Buying politicians is big business in Colombia, especially in the Antioquia province where the “paisas” so far have delivered $129 on every dollar invested in the 2015 elections.
The Electoral Observation Mission (MOE), an NGO investigating election fraud in the South American country, verified how well campaign donors have been doing financially in the municipalities where they bankrolled candidates or political parties.
The results are shocking if you believe Colombia is a democracy, but present an attractive business opportunity if you want to break return on investment (ROI) records without having to worry about competing in a free market economy.
The MOE was unable to obtain financial information in six of Colombia’s 32 provinces, four in the Amazon and two in the Caribbean region.
What the election observers did find was that politicians in Antioquia, Colombia’s second largest economy, received almost three times as much funding as their counterparts in Bogota, the country’s economic heart.

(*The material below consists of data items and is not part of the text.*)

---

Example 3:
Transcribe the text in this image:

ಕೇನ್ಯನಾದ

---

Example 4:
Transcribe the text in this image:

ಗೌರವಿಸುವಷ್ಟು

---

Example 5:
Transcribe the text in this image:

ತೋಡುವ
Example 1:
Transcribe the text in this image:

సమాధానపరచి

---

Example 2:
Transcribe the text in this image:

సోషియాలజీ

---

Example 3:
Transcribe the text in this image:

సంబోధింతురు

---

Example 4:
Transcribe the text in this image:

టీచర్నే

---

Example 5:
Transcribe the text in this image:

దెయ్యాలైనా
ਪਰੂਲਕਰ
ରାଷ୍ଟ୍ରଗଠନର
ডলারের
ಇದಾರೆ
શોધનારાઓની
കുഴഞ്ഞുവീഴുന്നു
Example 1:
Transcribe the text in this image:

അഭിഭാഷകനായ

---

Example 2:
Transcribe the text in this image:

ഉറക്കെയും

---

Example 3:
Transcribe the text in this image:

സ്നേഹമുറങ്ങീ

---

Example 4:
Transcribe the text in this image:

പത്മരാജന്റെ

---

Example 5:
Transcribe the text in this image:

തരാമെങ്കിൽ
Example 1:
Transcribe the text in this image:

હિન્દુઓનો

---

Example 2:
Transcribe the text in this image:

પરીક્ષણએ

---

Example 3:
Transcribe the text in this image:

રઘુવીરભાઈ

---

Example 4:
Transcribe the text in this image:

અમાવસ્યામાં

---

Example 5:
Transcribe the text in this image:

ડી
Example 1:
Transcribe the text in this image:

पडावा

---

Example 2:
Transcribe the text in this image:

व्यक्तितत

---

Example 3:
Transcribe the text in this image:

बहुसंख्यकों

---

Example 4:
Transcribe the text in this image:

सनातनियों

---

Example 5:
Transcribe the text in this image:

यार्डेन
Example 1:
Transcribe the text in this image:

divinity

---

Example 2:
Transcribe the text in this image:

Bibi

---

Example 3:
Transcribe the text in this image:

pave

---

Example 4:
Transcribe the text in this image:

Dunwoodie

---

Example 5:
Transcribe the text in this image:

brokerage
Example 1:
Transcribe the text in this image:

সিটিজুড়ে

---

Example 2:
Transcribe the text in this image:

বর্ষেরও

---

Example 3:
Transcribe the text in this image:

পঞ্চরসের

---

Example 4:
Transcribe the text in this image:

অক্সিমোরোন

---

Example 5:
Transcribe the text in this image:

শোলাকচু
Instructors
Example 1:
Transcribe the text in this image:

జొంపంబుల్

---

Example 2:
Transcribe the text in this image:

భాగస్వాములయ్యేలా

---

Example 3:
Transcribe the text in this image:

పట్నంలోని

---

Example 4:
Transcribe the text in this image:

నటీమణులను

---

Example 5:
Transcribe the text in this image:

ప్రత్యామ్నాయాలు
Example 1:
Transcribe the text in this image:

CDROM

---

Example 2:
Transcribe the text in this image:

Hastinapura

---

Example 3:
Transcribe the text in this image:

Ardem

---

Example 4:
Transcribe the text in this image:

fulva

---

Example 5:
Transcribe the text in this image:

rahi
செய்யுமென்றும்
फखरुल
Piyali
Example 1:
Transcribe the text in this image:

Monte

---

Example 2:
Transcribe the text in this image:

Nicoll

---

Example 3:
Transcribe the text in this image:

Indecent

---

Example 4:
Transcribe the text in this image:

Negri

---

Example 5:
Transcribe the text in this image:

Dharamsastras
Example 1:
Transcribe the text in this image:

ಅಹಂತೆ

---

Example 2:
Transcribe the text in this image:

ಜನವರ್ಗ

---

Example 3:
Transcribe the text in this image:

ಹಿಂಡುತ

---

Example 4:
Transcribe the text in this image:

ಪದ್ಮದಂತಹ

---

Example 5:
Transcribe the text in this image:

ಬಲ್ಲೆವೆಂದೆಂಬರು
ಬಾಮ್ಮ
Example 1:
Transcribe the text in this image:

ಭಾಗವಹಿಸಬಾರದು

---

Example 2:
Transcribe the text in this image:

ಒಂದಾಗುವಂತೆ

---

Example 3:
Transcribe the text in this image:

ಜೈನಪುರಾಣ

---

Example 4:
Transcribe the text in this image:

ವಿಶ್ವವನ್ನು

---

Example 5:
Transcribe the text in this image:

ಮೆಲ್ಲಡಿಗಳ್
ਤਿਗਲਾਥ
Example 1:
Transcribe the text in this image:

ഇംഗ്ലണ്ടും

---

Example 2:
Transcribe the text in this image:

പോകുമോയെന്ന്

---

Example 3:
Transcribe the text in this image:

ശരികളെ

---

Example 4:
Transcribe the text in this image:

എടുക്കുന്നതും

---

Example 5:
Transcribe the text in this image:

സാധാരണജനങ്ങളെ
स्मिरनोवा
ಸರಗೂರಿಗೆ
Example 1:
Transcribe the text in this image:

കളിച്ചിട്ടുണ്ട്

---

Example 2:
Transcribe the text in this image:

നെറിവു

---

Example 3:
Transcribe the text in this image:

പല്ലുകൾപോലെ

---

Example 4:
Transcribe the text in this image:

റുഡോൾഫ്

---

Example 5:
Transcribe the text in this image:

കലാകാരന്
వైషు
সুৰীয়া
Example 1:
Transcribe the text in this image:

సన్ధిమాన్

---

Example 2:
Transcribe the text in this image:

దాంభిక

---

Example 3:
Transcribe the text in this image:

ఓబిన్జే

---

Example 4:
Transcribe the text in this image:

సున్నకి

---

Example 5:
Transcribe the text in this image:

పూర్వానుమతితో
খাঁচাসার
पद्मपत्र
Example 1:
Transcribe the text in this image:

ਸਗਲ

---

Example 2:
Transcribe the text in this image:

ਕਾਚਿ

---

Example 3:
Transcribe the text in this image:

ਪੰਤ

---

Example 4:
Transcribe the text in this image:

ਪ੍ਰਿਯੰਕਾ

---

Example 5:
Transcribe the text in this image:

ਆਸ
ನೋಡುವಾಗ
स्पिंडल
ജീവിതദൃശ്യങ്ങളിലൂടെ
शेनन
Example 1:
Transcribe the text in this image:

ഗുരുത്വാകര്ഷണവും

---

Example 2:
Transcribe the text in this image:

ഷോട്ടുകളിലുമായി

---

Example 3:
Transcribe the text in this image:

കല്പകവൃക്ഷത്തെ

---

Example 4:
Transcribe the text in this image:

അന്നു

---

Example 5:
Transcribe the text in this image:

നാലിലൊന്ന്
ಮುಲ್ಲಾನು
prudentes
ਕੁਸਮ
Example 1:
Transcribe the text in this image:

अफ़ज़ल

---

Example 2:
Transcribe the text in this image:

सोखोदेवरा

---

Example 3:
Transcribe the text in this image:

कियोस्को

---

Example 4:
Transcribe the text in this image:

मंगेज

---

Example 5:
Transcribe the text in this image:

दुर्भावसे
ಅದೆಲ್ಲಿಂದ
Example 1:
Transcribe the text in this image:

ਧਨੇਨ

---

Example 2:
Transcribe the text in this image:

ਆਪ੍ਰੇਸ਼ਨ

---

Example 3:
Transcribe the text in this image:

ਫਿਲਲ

While obtaining public contracts after sponsoring candidates isn’t necessarily done through illegal means, the MOE found that contractors in more than half of the cases had violated electoral law by contributing more than allowed.
The electoral observers based their report only on the statistics provided by the country’s electoral council CNE, excluding campaign contributions from informal economies, organized crime or illegal armed groups.
Download the MOE report (Spanish)
Most profitable provinces based on 2015 elections
Buying elections: a $27 million business
The 485 companies that sponsored political campaigns in Colombia’s 2015 local elections on average made $38.54 on the dollar through public contracts granted by the mayors they sponsored.
In Antioquia, Colombia’s most corrupt province by far, the 103 campaign donors who gave $210 thousand to local politicians walked away with $27.2 million in projects financed by municipalities.
The province has suffered devastating financial setbacks due to poorly executed public works like the Ituango hydro-electric dam and the tunnel connecting province capital Medellin with the northeast of the province.
Everybody’s doing it
Nationally, campaign sponsors invested almost $1.4 million and were rewarded $53.7 million in government contracts.
ROI on Colombia’s 2015 local elections
According to the election observers, politicians’ sponsors obtained public contracts primarily through the winning candidate they had sponsored, through governors influencing municipal spending and through the apparent promotion of contractors by financed mayors in neighboring municipalities.
Corporate sponsoring of local and regional political campaigns increased 17% between the 2011 and the 2015 elections, the electoral observers said.
According to the MOE, it had surrendered its findings to the country’s Prosecutor General’s Office, and financial and fiscal watchdogs.
Colombia’s next round of local and regional elections is held next year.